Each line from the one that contains "If we have a" to the end of the entries must be copied word for word, and only those lines.

------------

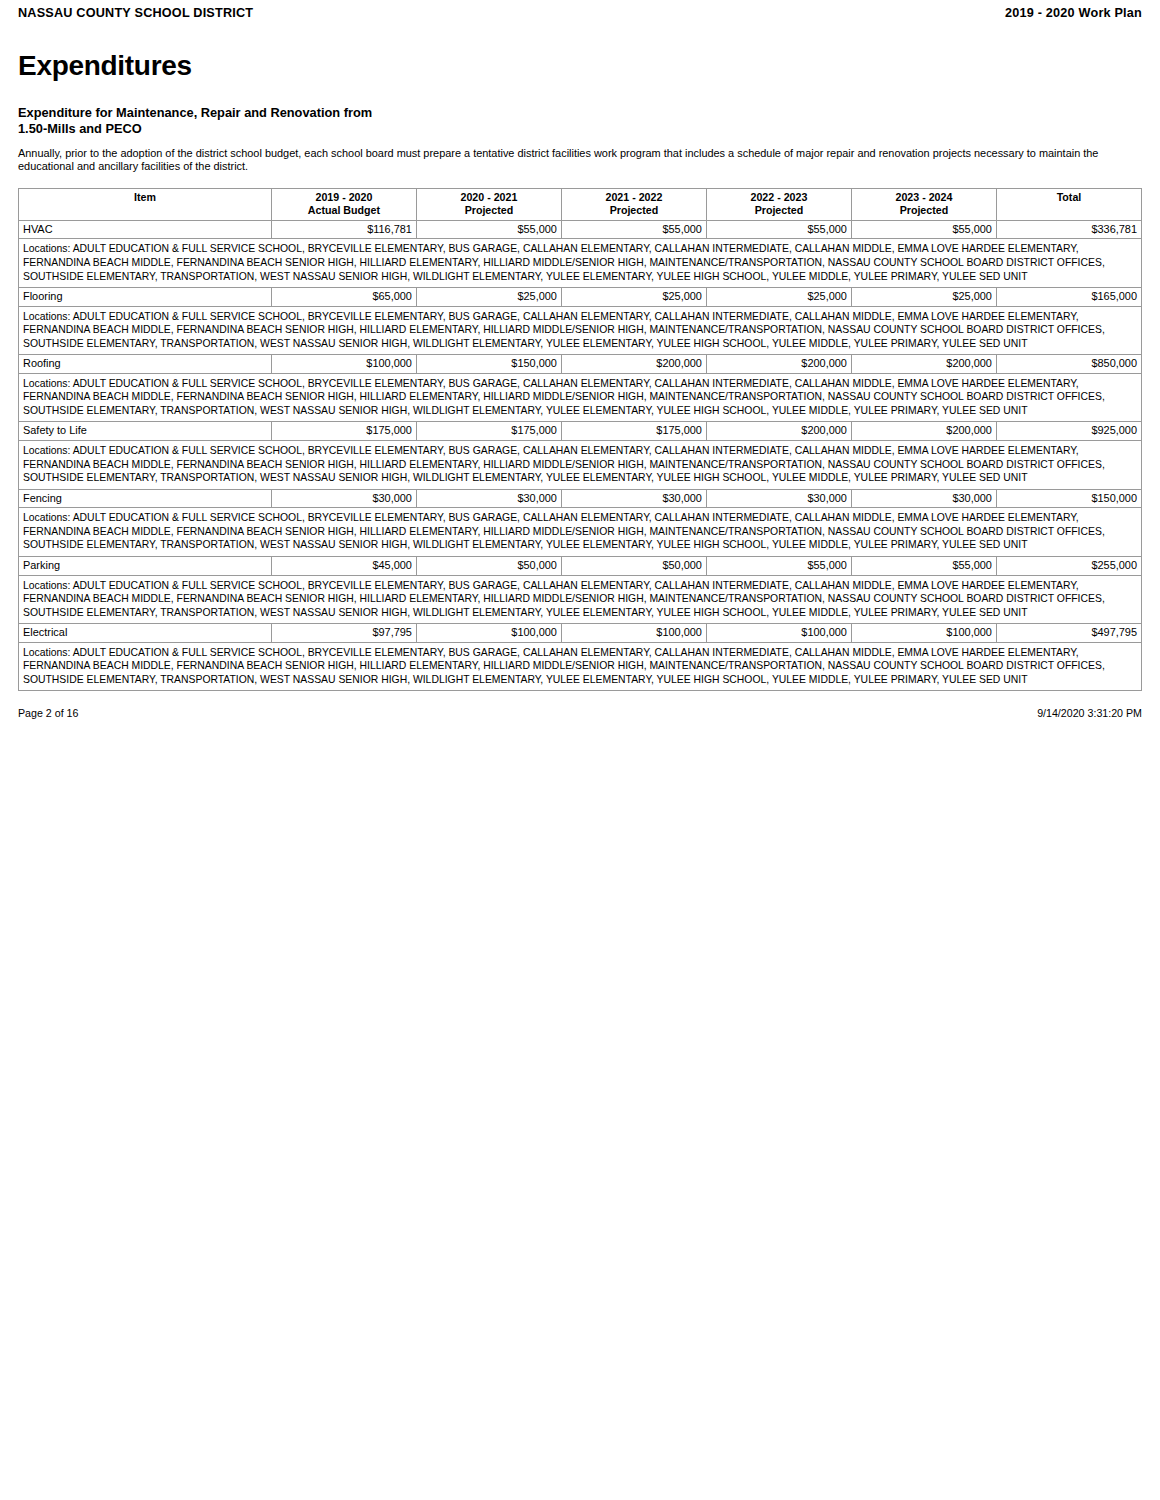NASSAU COUNTY SCHOOL DISTRICT
2019 - 2020 Work Plan
Expenditures
Expenditure for Maintenance, Repair and Renovation from 1.50-Mills and PECO
Annually, prior to the adoption of the district school budget, each school board must prepare a tentative district facilities work program that includes a schedule of major repair and renovation projects necessary to maintain the educational and ancillary facilities of the district.
| Item | 2019 - 2020 Actual Budget | 2020 - 2021 Projected | 2021 - 2022 Projected | 2022 - 2023 Projected | 2023 - 2024 Projected | Total |
| --- | --- | --- | --- | --- | --- | --- |
| HVAC | $116,781 | $55,000 | $55,000 | $55,000 | $55,000 | $336,781 |
| Locations: ADULT EDUCATION & FULL SERVICE SCHOOL, BRYCEVILLE ELEMENTARY, BUS GARAGE, CALLAHAN ELEMENTARY, CALLAHAN INTERMEDIATE, CALLAHAN MIDDLE, EMMA LOVE HARDEE ELEMENTARY, FERNANDINA BEACH MIDDLE, FERNANDINA BEACH SENIOR HIGH, HILLIARD ELEMENTARY, HILLIARD MIDDLE/SENIOR HIGH, MAINTENANCE/TRANSPORTATION, NASSAU COUNTY SCHOOL BOARD DISTRICT OFFICES, SOUTHSIDE ELEMENTARY, TRANSPORTATION, WEST NASSAU SENIOR HIGH, WILDLIGHT ELEMENTARY, YULEE ELEMENTARY, YULEE HIGH SCHOOL, YULEE MIDDLE, YULEE PRIMARY, YULEE SED UNIT |
| Flooring | $65,000 | $25,000 | $25,000 | $25,000 | $25,000 | $165,000 |
| Locations: ADULT EDUCATION & FULL SERVICE SCHOOL, BRYCEVILLE ELEMENTARY, BUS GARAGE, CALLAHAN ELEMENTARY, CALLAHAN INTERMEDIATE, CALLAHAN MIDDLE, EMMA LOVE HARDEE ELEMENTARY, FERNANDINA BEACH MIDDLE, FERNANDINA BEACH SENIOR HIGH, HILLIARD ELEMENTARY, HILLIARD MIDDLE/SENIOR HIGH, MAINTENANCE/TRANSPORTATION, NASSAU COUNTY SCHOOL BOARD DISTRICT OFFICES, SOUTHSIDE ELEMENTARY, TRANSPORTATION, WEST NASSAU SENIOR HIGH, WILDLIGHT ELEMENTARY, YULEE ELEMENTARY, YULEE HIGH SCHOOL, YULEE MIDDLE, YULEE PRIMARY, YULEE SED UNIT |
| Roofing | $100,000 | $150,000 | $200,000 | $200,000 | $200,000 | $850,000 |
| Locations: ADULT EDUCATION & FULL SERVICE SCHOOL, BRYCEVILLE ELEMENTARY, BUS GARAGE, CALLAHAN ELEMENTARY, CALLAHAN INTERMEDIATE, CALLAHAN MIDDLE, EMMA LOVE HARDEE ELEMENTARY, FERNANDINA BEACH MIDDLE, FERNANDINA BEACH SENIOR HIGH, HILLIARD ELEMENTARY, HILLIARD MIDDLE/SENIOR HIGH, MAINTENANCE/TRANSPORTATION, NASSAU COUNTY SCHOOL BOARD DISTRICT OFFICES, SOUTHSIDE ELEMENTARY, TRANSPORTATION, WEST NASSAU SENIOR HIGH, WILDLIGHT ELEMENTARY, YULEE ELEMENTARY, YULEE HIGH SCHOOL, YULEE MIDDLE, YULEE PRIMARY, YULEE SED UNIT |
| Safety to Life | $175,000 | $175,000 | $175,000 | $200,000 | $200,000 | $925,000 |
| Locations: ADULT EDUCATION & FULL SERVICE SCHOOL, BRYCEVILLE ELEMENTARY, BUS GARAGE, CALLAHAN ELEMENTARY, CALLAHAN INTERMEDIATE, CALLAHAN MIDDLE, EMMA LOVE HARDEE ELEMENTARY, FERNANDINA BEACH MIDDLE, FERNANDINA BEACH SENIOR HIGH, HILLIARD ELEMENTARY, HILLIARD MIDDLE/SENIOR HIGH, MAINTENANCE/TRANSPORTATION, NASSAU COUNTY SCHOOL BOARD DISTRICT OFFICES, SOUTHSIDE ELEMENTARY, TRANSPORTATION, WEST NASSAU SENIOR HIGH, WILDLIGHT ELEMENTARY, YULEE ELEMENTARY, YULEE HIGH SCHOOL, YULEE MIDDLE, YULEE PRIMARY, YULEE SED UNIT |
| Fencing | $30,000 | $30,000 | $30,000 | $30,000 | $30,000 | $150,000 |
| Locations: ADULT EDUCATION & FULL SERVICE SCHOOL, BRYCEVILLE ELEMENTARY, BUS GARAGE, CALLAHAN ELEMENTARY, CALLAHAN INTERMEDIATE, CALLAHAN MIDDLE, EMMA LOVE HARDEE ELEMENTARY, FERNANDINA BEACH MIDDLE, FERNANDINA BEACH SENIOR HIGH, HILLIARD ELEMENTARY, HILLIARD MIDDLE/SENIOR HIGH, MAINTENANCE/TRANSPORTATION, NASSAU COUNTY SCHOOL BOARD DISTRICT OFFICES, SOUTHSIDE ELEMENTARY, TRANSPORTATION, WEST NASSAU SENIOR HIGH, WILDLIGHT ELEMENTARY, YULEE ELEMENTARY, YULEE HIGH SCHOOL, YULEE MIDDLE, YULEE PRIMARY, YULEE SED UNIT |
| Parking | $45,000 | $50,000 | $50,000 | $55,000 | $55,000 | $255,000 |
| Locations: ADULT EDUCATION & FULL SERVICE SCHOOL, BRYCEVILLE ELEMENTARY, BUS GARAGE, CALLAHAN ELEMENTARY, CALLAHAN INTERMEDIATE, CALLAHAN MIDDLE, EMMA LOVE HARDEE ELEMENTARY, FERNANDINA BEACH MIDDLE, FERNANDINA BEACH SENIOR HIGH, HILLIARD ELEMENTARY, HILLIARD MIDDLE/SENIOR HIGH, MAINTENANCE/TRANSPORTATION, NASSAU COUNTY SCHOOL BOARD DISTRICT OFFICES, SOUTHSIDE ELEMENTARY, TRANSPORTATION, WEST NASSAU SENIOR HIGH, WILDLIGHT ELEMENTARY, YULEE ELEMENTARY, YULEE HIGH SCHOOL, YULEE MIDDLE, YULEE PRIMARY, YULEE SED UNIT |
| Electrical | $97,795 | $100,000 | $100,000 | $100,000 | $100,000 | $497,795 |
| Locations: ADULT EDUCATION & FULL SERVICE SCHOOL, BRYCEVILLE ELEMENTARY, BUS GARAGE, CALLAHAN ELEMENTARY, CALLAHAN INTERMEDIATE, CALLAHAN MIDDLE, EMMA LOVE HARDEE ELEMENTARY, FERNANDINA BEACH MIDDLE, FERNANDINA BEACH SENIOR HIGH, HILLIARD ELEMENTARY, HILLIARD MIDDLE/SENIOR HIGH, MAINTENANCE/TRANSPORTATION, NASSAU COUNTY SCHOOL BOARD DISTRICT OFFICES, SOUTHSIDE ELEMENTARY, TRANSPORTATION, WEST NASSAU SENIOR HIGH, WILDLIGHT ELEMENTARY, YULEE ELEMENTARY, YULEE HIGH SCHOOL, YULEE MIDDLE, YULEE PRIMARY, YULEE SED UNIT |
Page 2 of 16
9/14/2020 3:31:20 PM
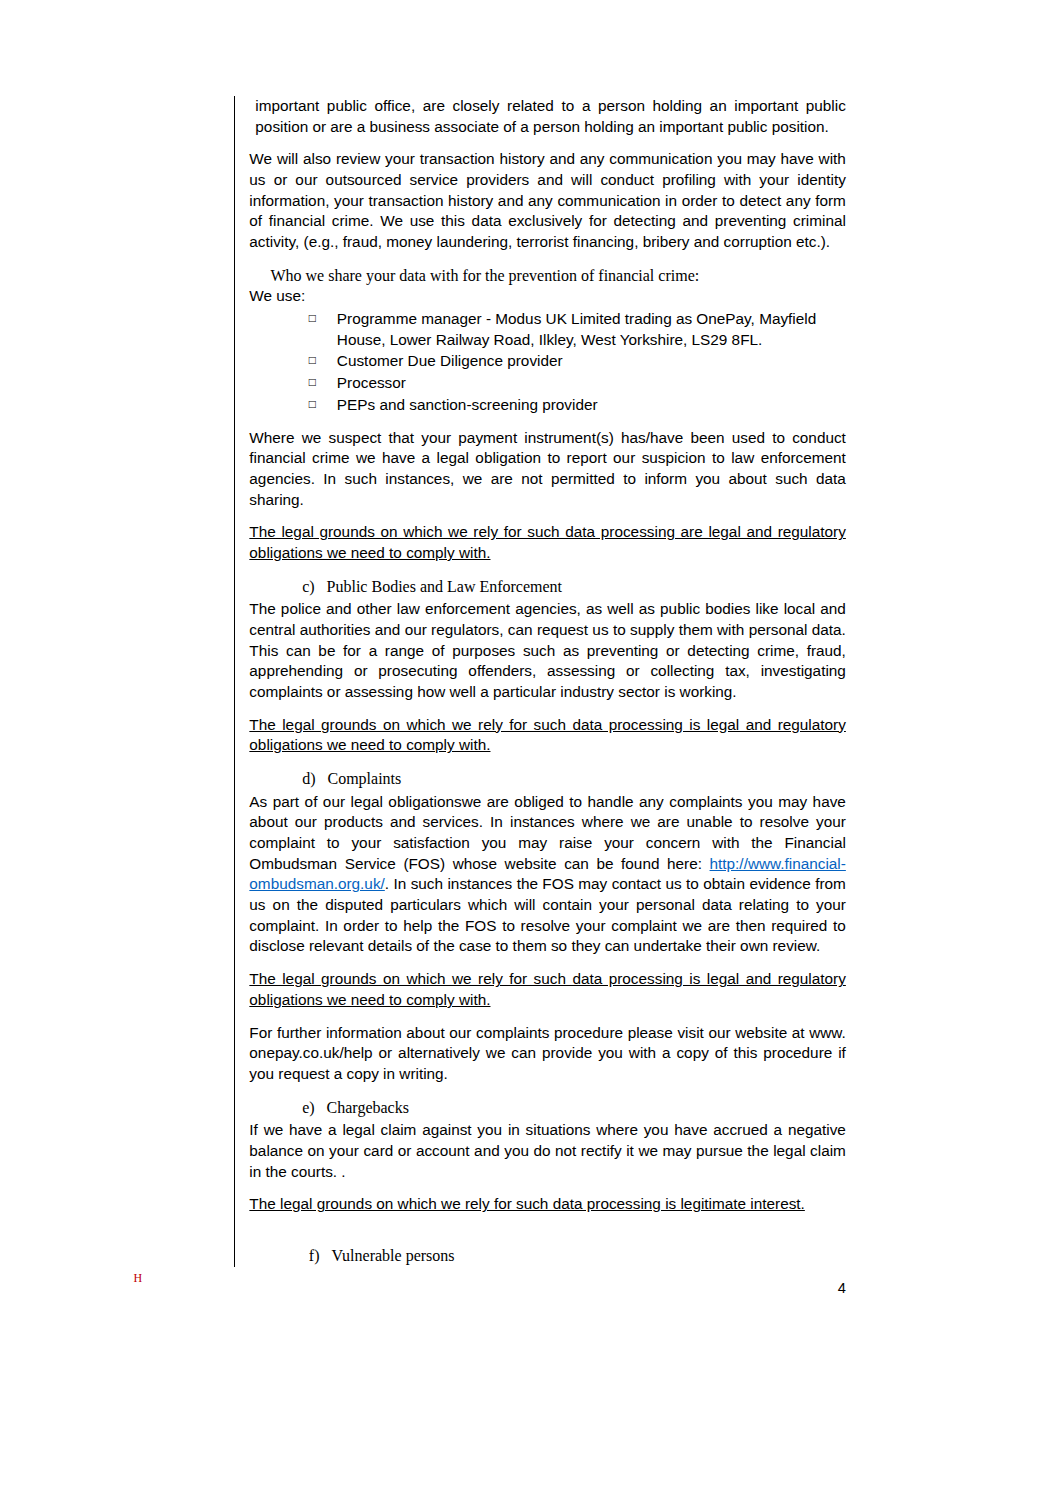important public office, are closely related to a person holding an important public position or are a business associate of a person holding an important public position.
We will also review your transaction history and any communication you may have with us or our outsourced service providers and will conduct profiling with your identity information, your transaction history and any communication in order to detect any form of financial crime. We use this data exclusively for detecting and preventing criminal activity, (e.g., fraud, money laundering, terrorist financing, bribery and corruption etc.).
Who we share your data with for the prevention of financial crime:
We use:
Programme manager - Modus UK Limited trading as OnePay, Mayfield House, Lower Railway Road, Ilkley, West Yorkshire, LS29 8FL.
Customer Due Diligence provider
Processor
PEPs and sanction-screening provider
Where we suspect that your payment instrument(s) has/have been used to conduct financial crime we have a legal obligation to report our suspicion to law enforcement agencies. In such instances, we are not permitted to inform you about such data sharing.
The legal grounds on which we rely for such data processing are legal and regulatory obligations we need to comply with.
c) Public Bodies and Law Enforcement
The police and other law enforcement agencies, as well as public bodies like local and central authorities and our regulators, can request us to supply them with personal data. This can be for a range of purposes such as preventing or detecting crime, fraud, apprehending or prosecuting offenders, assessing or collecting tax, investigating complaints or assessing how well a particular industry sector is working.
The legal grounds on which we rely for such data processing is legal and regulatory obligations we need to comply with.
d) Complaints
As part of our legal obligationswe are obliged to handle any complaints you may have about our products and services. In instances where we are unable to resolve your complaint to your satisfaction you may raise your concern with the Financial Ombudsman Service (FOS) whose website can be found here: http://www.financial-ombudsman.org.uk/. In such instances the FOS may contact us to obtain evidence from us on the disputed particulars which will contain your personal data relating to your complaint. In order to help the FOS to resolve your complaint we are then required to disclose relevant details of the case to them so they can undertake their own review.
The legal grounds on which we rely for such data processing is legal and regulatory obligations we need to comply with.
For further information about our complaints procedure please visit our website at www. onepay.co.uk/help or alternatively we can provide you with a copy of this procedure if you request a copy in writing.
e) Chargebacks
If we have a legal claim against you in situations where you have accrued a negative balance on your card or account and you do not rectify it we may pursue the legal claim in the courts. .
The legal grounds on which we rely for such data processing is legitimate interest.
f) Vulnerable persons
H
4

------------

Exercise output:
If we have a legal claim against you in situations where you have accrued a negative balance on your card or account and you do not rectify it we may pursue the legal claim in the courts. .
The legal grounds on which we rely for such data processing is legitimate interest.
f) Vulnerable persons
H
4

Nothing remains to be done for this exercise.